VIGÍLIA PASCAL – 2023
Caríssimos irmãos e irmãs!
Na celebração da Páscoa irrompe sempre com novo vigor o anúncio de Cristo Ressuscitado na Igreja e no mundo, que o queiram acolher como presença renovadora de todas as coisas. Este anúncio não ignora a paixão, a cruz e a morte, antes pelo contrário, reconhece essa dimensão da vida de Jesus, mas acredita que foi superada pelo poder de Deus. Se a morte de Jesus fosse silenciada ou esquecida, a Páscoa da Ressurreição conduzir-nos-ia a uma negação da nossa condição humana e mortal e não nos conduziria à renovação e libertação que esperamos.
O anúncio pascal é sempre anúncio de morte e de ressurreição, anúncio de derrota e de triunfo, é sempre anúncio que nos abre as portas da esperança. Se ficasse pela notícia da morte de Jesus e parasse na contemplação da cruz, poderia levar ao desespero; se ficasse pela notícia da ressurreição, poderia fazer-nos cair na ilusão e afastar-nos da nossa verdadeira condição e do nosso mundo real.
O anúncio pascal inclui sempre a referência à paixão, à morte e à ressurreição de Jesus Cristo, que foi acolhido por Pedro e pelos outros discípulos e que continua presente no meio do seu povo a alimentar a sua esperança e o seu futuro. O anúncio pascal transmite um acontecimento da ordem da fé, mas desafia sempre as pessoas as acolhê-lo, a aceitá-lo e a deixarem-se transformar por ele na sua vida real e pessoal, no modo como são Igreja e na sua participação na vida da sociedade, três dimensões que não se excluem, mas se completam.
O anúncio pascal dirige-se a cada um, que é convocado para ver e acreditar com uma fé pessoal, à maneira da que brotou nas mulheres que foram de manhã cedo ao sepulcro, no discípulo que chegou primeiro e em Pedro. Cada um à sua maneira conheceu a nova realidade e teve a oportunidade do encontro com Jesus, que estabeleceu nele uma nova relação com o Ressuscitado e ofereceu a possibilidade de uma nova experiência de fé e de vida. Todos puderam passar do conhecimento humano acerca da pessoa de Jesus para o conhecimento do Cristo Pascal, que inaugura a nova relação, a relação de fé.

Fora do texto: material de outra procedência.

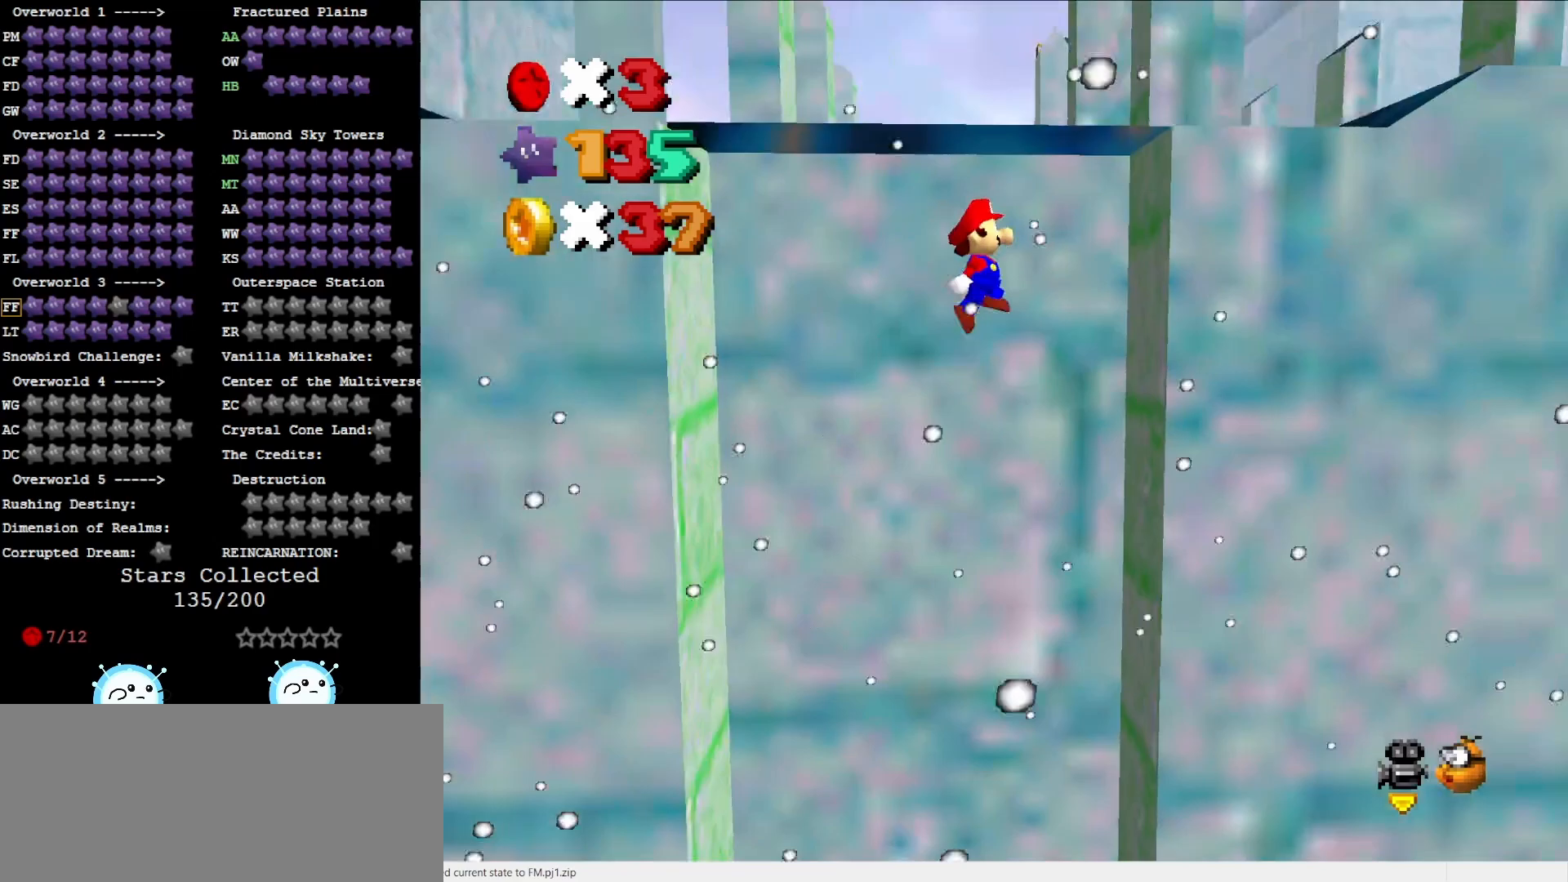
{"buttons": ["A"], "left_stick": "left", "events": [[183, "left_stick", "center"], [233, "left_stick", "left"], [267, "A", "down"]]}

Ainda hoje, o encontro com o Jesus pascal, que morreu e ressuscitou e está presente na vida da humanidade, continua a ser gerador de uma fé que se transforma em seguimento. Foi isso que nos disse de forma clara o Papa Bento XVI, na Encíclica “Deus é Amor”, “No início do ser cristão não há uma decisão ética ou uma grande ideia, mas o encontro com um acontecimento, com uma Pessoa, que dá à vida um novo horizonte e, com isso, a direção decisiva”.
Todos nós, os cristãos, havemos de continuar a realizar diariamente esse encontro, que nunca está plenamente realizado. Fazemo-lo na oração, na leitura orante da Palavra de Deus feita com o coração, na celebração dos sacramentos da fé, na participação ativa na vida da comunidade e na oferta da nossa vida com amor.
Mesmo sendo batizados e cristãos desde a infância ou membros da Igreja desde longa data, não podemos dar por adquirido esse encontro, até que a nossa vida esteja transformada, até que Cristo viva em nós e nós vivamos n’Ele, até que estejamos verdadeiramente cristificados. Acontece que podemos passar a nossa peregrinação sobre a terra a supor que somos cristãos e membros da Igreja sem que esse encontro se dê realmente, a ponto de estarmos disponíveis para dar a vida por Jesus e pelos irmãos como Ele a deu por nós.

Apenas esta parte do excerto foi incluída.